Gibraltar testnet, Espresso System’s fourth testnet launch, is now publicly available for Arbitrum developers.
The blockchain scaling and infrastructure company is known for its decentralized sequencer solution.
Sequencers are responsible for processing and ordering transactions from a mempool into blocks that are then sent to a virtual machine. They can be compared to validators on monolithic blockchains or layer-1 networks, and play an important role in securing the network.
The problem with sequencers today is that many rollups run their own sequencers with their own execution environments, and zero-knowledge solutions run their own provers. Thai introduces trust assumptions and centralization concerns — which many consider antithetical to crypto.
Espresso’s solution to this concern lies in its shared sequencer network — a distributed consensus system shared between rollups — which has so far already been integrated with Optimism, Cartesi and Polygon zkEVM via testnets.
Read more: First shared sequencer tech to go live on Polygon zkEVM testnet
Ian Sagstetter, the community and marketing lead at Espresso, told Blockworks that this latest Arbitrum stack integration through Gibraltar will enable users to submit transactions for rollups between the different networks using the Espresso sequencer.
“It also paves the way for enabling improved interoperability between rollups, because shared sequencing can provide better atomicity guarantees and economically secure pre-confirmations when compared to cross-chain transaction rollups not sharing a sequencer,” Sagstetter said.
This will not be the first time that Espresso Systems will be partnering with Arbitrum.
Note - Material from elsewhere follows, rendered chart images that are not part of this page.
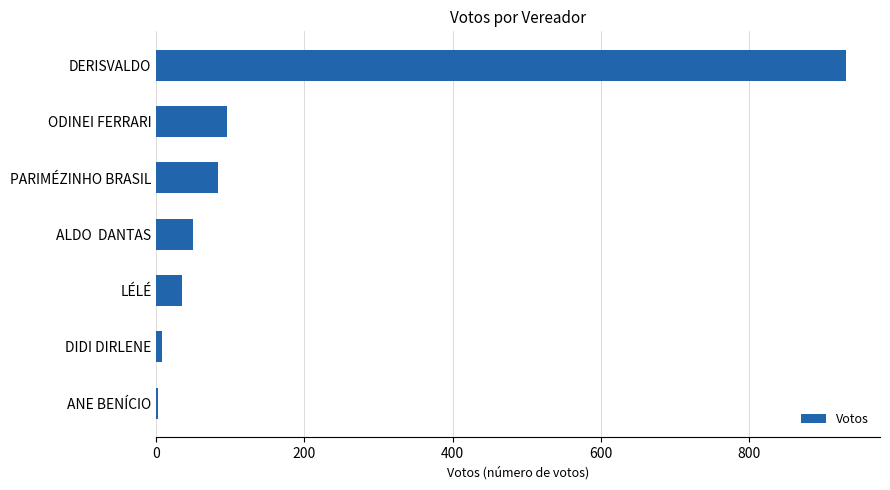

Reading top to bottom, list all the values displayed in this chart.

DERISVALDO=930	ODINEI FERRARI=96	PARIMÉZINHO BRASIL=84	ALDO  DANTAS=49	LÉLÉ=35	DIDI DIRLENE=8	ANE BENÍCIO=3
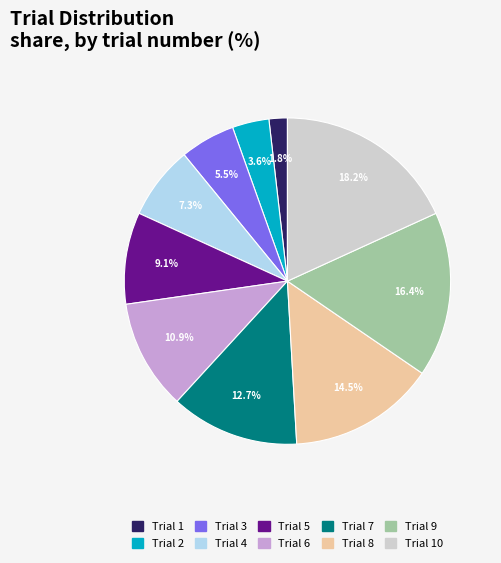

Is there a majority slice in this chart?

No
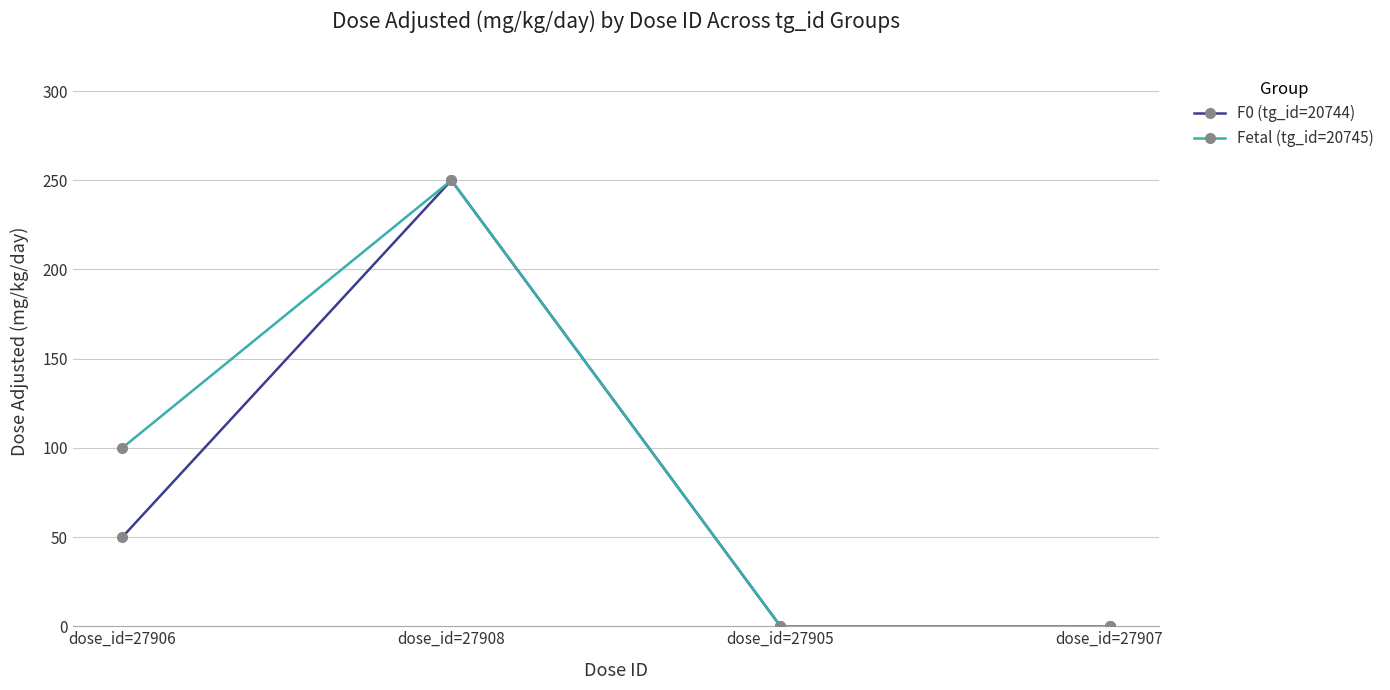

Between dose_id=27906 and dose_id=27908, which series saw the biggest shift?

F0 (tg_id=20744)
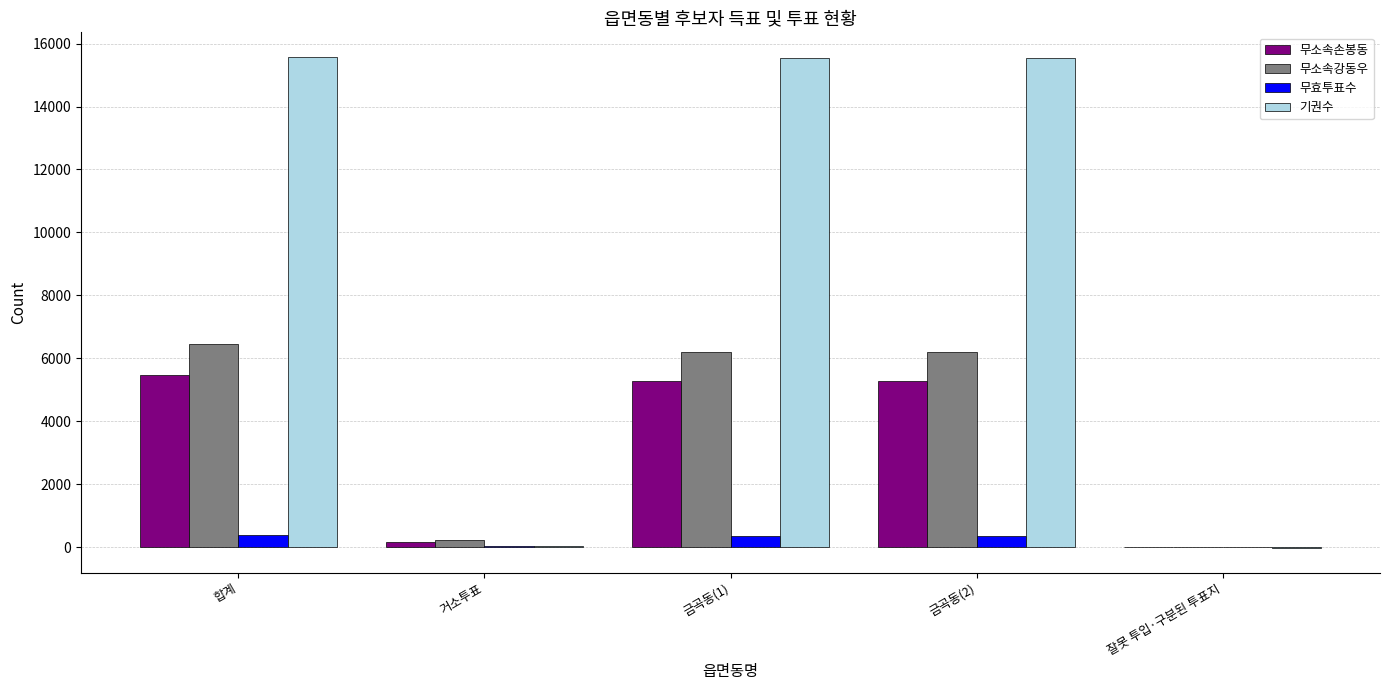

Is the value of 기권수 at 합계 greater than the value of 무효투표수 at 잘못 투입·구분된 투표지?

Yes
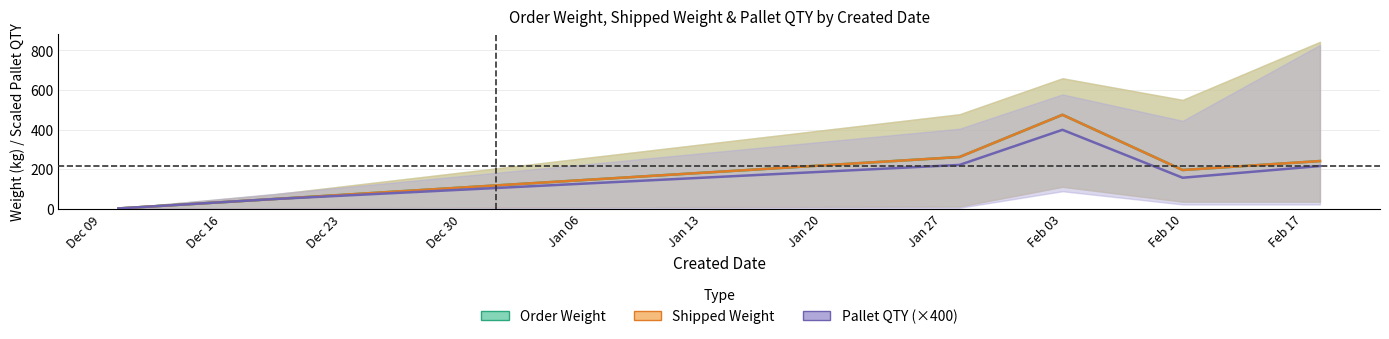

What is the label of the 4th point from the left?

Feb 03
It has previously partnered with Offchain Labs, the infrastructure team behind Arbitrum, to develop a roadmap for the transaction-ordering technology Timeboost.
Read More: Offchain Labs, Espresso Systems link up on transaction ordering tech
In addition to making it possible for Arbitrum developers to test their dapps using the shared sequencer network, the Gibraltar testnet will also see external node operators run the network for the first time.
These external nodes will be operated by the Blockdaemon team, who told Blockworks that this infrastructure will support the “hyper-scaling and seamless interoperability in the Ethereum ecosystem.”
As part of the release, Caldera and AltLayer, protocols that facilitate the deployment of rollup solutions, will also ensure that any rollup that deploys on Gibraltar will be fully integrated with Espress’s shared sequencer network.
“Shared sequencing is going to be a massive unlock for rollup interoperability and decentralization, and it’s great to see Espresso Systems leading the charge to make this a reality,” said Matt Katz, CEO of Caldera. “We’re excited to support the Espresso Sequencer through deploying numerous rollups that are integrated with the shared sequencer.”
Espresso Systems is not the only team that is building a shared sequencing network today. Astria is another team that is hoping to enable developers to deploy censorship-resistant rollups, though much of its work has been focused on bootstrapping Celestia’s rollup ecosystem.
Josh Bowen, the co-founder of Astria, told Blockworks in an interview that Astria has not put any resources toward supporting alternative data availability layers and does not intend to do so in the near future.
“By and large, the project has since day one been a heavily Celestia aligned project,” Bowen said. The decision to focus solely on the Celestia ecosystem was made by Bowen, who was one of the earliest employees at Celestia.
Read more: Celestia, the first modular data availability network, launches on mainnet
“Celestia is very much trying to increase growth, they have this target they want to work towards — having one-gigabyte blocks, they want to maximize the throughput you can get theoretical network, and that’s been appealing to me, and has very much been carried on to Astria,” he said.
The Espresso sequencer collaborates with various established layer-2 solutions on Ethereum. In contrast, Bowen notes that Astria’s shared sequencer work focuses on a different aspect. It aims to provide developers with opportunities to utilize the abundant block space available on Celestia.
“Fundamentally, what we see kind of as the goal of Astria is to provide whatever developer tooling is necessary to allow people to build rollups on top of Celestia,” he said.